Kutipan Artikel ▸
Kaesang Pangarep, Anak Bungsu Bekas Presiden Jokowi Kembali Pimpin PSI
SENTRUMnews.com, Surakarta – Dunia politik Indonesia kembali digemparkan oleh kabar kembalinya Kaesang Pangarep, anak bungsu bekas Presiden Joko Widodo, sebagai Ketua Umum Partai Solidaritas Indonesia (PSI).
Pengumuman resmi dilakukan dalam forum kongres PSI, Sabtu, (19/07/25). Diketahui PSI bertrasformasi menjadi Partai Super Tbk dan juga berganti logo, dari bunga mawar menjadi gajah dengan paduan warna merah, putih serta hitam.
Langkah ini memicu tanda tanya besar: apa motivasi Kaesang kembali ke panggung politik, dan apakah kehadirannya cukup untuk menghidupkan kembali asa PSI setelah gagal menembus parlemen di Pemilu 2024?
Kembali Demi Perubahan atau Sekedar Rebranding?
PSI pernah mencuri perhatian publik saat Kaesang pertama kali diangkat sebagai ketua umum pada 2023. Kala itu, kehadiran Kaesang dianggap sebagai upaya radikal PSI untuk menjangkau pemilih muda melalui figur yang segar, populer, dan melek media sosial. Namun euforia itu tak cukup mengantar PSI ke Senayan.
Kini, dengan nama Jokowi tak lagi menjabat sebagai presiden, kembalinya Kaesang menjadi menarik. Apakah ini sinyal bahwa PSI tetap bertaruh pada kekuatan personal branding dan nama besar keluarga Jokowi? Atau justru pertanda bahwa partai ini masih melihat masa depan dalam politik anak muda?
Kaesang menyebut bahwa ia Kembali memimpin PSI bukan sekedar gaya-gayan. Namun karena tanggung jawab moral anak muda di dunia politik.

Soal untuk Dikerjakan ▸
• a. Sebutkan semua warna yang membentuk logo baru PSI menurut artikel.
• b. Menurut artikel, apa nama baru PSI setelah bertransformasi?
• c. Tuliskan kembali bagian artikel mulai dari "Kembali Demi Perubahan" hingga "di dunia politik.", termasuk kedua bagian tersebut.
Butir-butir data tidak diperlukan untuk mengerjakan soal.

Data yang Diberikan ▸
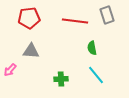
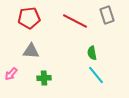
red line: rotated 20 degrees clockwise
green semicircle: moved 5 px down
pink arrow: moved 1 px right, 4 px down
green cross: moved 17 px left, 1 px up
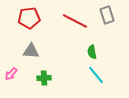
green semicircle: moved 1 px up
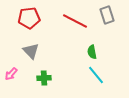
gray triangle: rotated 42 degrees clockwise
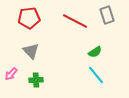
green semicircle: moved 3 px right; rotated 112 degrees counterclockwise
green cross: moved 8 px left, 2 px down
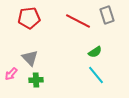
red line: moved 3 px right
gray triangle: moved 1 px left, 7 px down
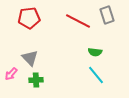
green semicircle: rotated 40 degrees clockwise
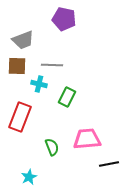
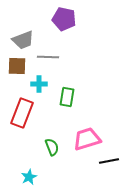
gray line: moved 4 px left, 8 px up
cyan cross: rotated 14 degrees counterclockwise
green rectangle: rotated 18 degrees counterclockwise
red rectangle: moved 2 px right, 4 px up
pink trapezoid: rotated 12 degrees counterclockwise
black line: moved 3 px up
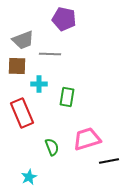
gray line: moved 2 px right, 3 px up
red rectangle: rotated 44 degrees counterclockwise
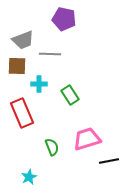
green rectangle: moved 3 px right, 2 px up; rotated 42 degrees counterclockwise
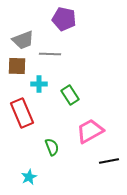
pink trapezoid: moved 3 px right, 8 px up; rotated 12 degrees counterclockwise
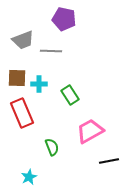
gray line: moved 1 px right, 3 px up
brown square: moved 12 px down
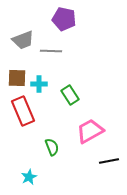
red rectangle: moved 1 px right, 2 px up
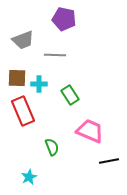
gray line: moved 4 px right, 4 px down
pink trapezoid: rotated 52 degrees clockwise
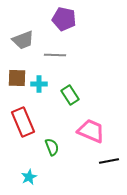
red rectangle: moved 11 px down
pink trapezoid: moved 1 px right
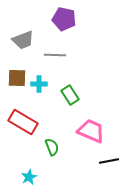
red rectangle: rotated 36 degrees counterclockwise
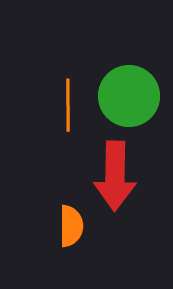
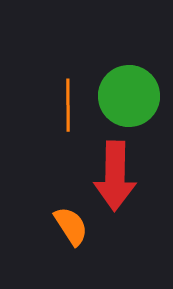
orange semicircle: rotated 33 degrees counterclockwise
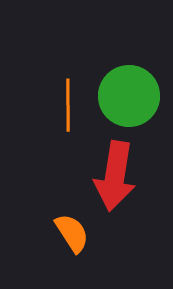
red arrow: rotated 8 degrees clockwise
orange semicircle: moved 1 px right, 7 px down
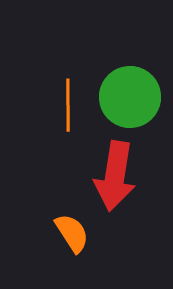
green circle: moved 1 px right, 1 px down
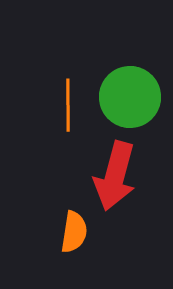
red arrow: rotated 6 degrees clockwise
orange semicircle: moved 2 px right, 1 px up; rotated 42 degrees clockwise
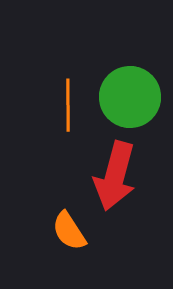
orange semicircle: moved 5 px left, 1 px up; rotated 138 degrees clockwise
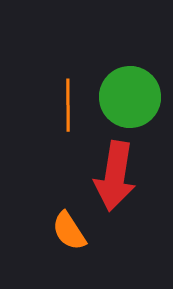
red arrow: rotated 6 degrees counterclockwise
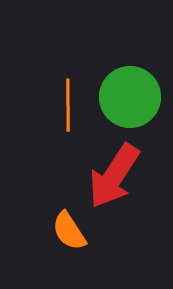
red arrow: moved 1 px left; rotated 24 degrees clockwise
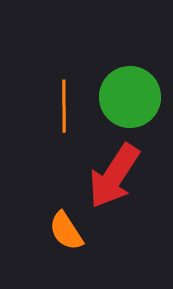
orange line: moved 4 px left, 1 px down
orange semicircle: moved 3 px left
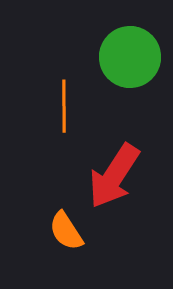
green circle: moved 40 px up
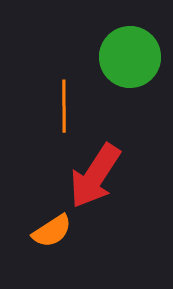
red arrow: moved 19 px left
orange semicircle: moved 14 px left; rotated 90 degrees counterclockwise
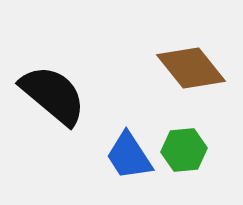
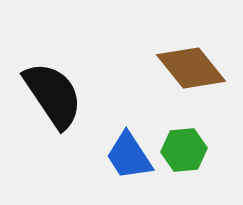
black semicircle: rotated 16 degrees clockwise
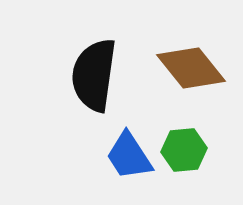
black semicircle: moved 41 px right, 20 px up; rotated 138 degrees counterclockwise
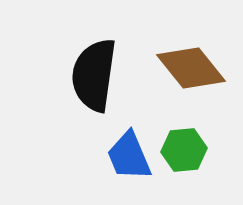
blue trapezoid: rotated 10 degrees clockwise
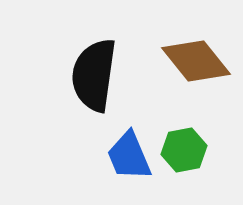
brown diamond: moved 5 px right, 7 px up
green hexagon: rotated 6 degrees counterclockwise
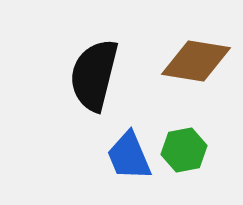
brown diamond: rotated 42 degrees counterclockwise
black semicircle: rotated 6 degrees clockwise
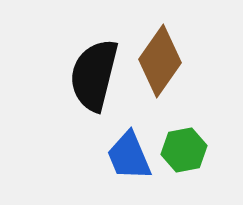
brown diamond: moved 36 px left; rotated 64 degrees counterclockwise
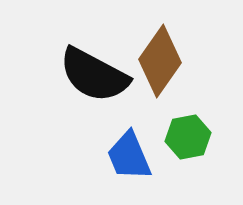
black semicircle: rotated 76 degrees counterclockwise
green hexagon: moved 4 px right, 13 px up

Kunci Jawaban ▸
• a. Merah, putih, dan hitam.

• b. Partai Super Tbk.

• c.
Kembali Demi Perubahan atau Sekedar Rebranding?
PSI pernah mencuri perhatian publik saat Kaesang pertama kali diangkat sebagai ketua umum pada 2023. Kala itu, kehadiran Kaesang dianggap sebagai upaya radikal PSI untuk menjangkau pemilih muda melalui figur yang segar, populer, dan melek media sosial. Namun euforia itu tak cukup mengantar PSI ke Senayan.
Kini, dengan nama Jokowi tak lagi menjabat sebagai presiden, kembalinya Kaesang menjadi menarik. Apakah ini sinyal bahwa PSI tetap bertaruh pada kekuatan personal branding dan nama besar keluarga Jokowi? Atau justru pertanda bahwa partai ini masih melihat masa depan dalam politik anak muda?
Kaesang menyebut bahwa ia Kembali memimpin PSI bukan sekedar gaya-gayan. Namun karena tanggung jawab moral anak muda di dunia politik.